_PROMPT A_
Locate each line in the records below that contains the word "مسعود", and copy those lines.

_SUPPLIED PASSAGE_
────────────────

Re: [PATCH 1/7] SUNRPC: change service idle list to be an llist

[Date Prev][Date Next][Thread Prev][Thread Next][Date Index][Thread Index]

 



On Sat, 19 Aug 2023, Chuck Lever wrote:
> On Fri, Aug 18, 2023 at 11:45:06AM +1000, NeilBrown wrote:
> > With an llist we don't need to take a lock to add a thread to the list,
> > though we still need a lock to remove it.  That will go in the next
> > patch.
> > 
> > Unlike double-linked lists, a thread cannot reliably remove itself from
> > the list.  Only the first thread can be removed, and that can change
> > asynchronously.  So some care is needed.
> > 
> > We already check if there is pending work to do, so we are unlikely to
> > add ourselves to the idle list and then want to remove ourselves again.

────────────────

_Dataset entries_
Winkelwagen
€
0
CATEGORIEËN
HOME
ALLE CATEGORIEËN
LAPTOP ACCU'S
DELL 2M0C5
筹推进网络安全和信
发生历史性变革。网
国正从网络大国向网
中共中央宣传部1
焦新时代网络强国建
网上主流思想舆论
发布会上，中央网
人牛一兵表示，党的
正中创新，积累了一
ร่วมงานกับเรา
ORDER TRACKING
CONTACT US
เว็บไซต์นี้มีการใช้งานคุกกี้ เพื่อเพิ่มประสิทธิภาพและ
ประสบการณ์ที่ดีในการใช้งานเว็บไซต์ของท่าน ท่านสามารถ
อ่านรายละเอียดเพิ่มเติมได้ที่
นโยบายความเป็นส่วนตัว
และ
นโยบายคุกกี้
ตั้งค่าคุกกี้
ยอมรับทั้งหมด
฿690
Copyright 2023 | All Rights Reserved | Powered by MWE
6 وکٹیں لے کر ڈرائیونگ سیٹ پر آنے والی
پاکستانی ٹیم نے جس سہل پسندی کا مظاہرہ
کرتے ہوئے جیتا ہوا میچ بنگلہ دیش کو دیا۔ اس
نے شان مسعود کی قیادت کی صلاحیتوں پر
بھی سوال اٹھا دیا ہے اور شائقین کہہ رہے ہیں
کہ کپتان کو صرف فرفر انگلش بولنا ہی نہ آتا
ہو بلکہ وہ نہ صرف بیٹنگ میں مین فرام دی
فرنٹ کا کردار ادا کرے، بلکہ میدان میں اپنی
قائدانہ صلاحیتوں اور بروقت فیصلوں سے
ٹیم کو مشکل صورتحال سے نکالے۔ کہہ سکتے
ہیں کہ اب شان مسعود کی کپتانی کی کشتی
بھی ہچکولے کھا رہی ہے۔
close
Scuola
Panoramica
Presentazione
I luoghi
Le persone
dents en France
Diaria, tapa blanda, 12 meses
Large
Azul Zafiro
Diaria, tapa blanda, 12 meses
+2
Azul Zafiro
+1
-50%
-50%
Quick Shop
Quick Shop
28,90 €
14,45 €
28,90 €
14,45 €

────────────────

_PROMPT B_
In the patch discussion above, translate this sentence into Spanish: "Unlike double-linked lists, a thread cannot reliably remove itself from the list."

_ANSWER SECTION A_
نے شان مسعود کی قیادت کی صلاحیتوں پر
ہیں کہ اب شان مسعود کی کپتانی کی کشتی

_ANSWER SECTION B_
A diferencia de las listas doblemente enlazadas, un hilo no puede eliminarse a sí mismo de la lista de forma fiable.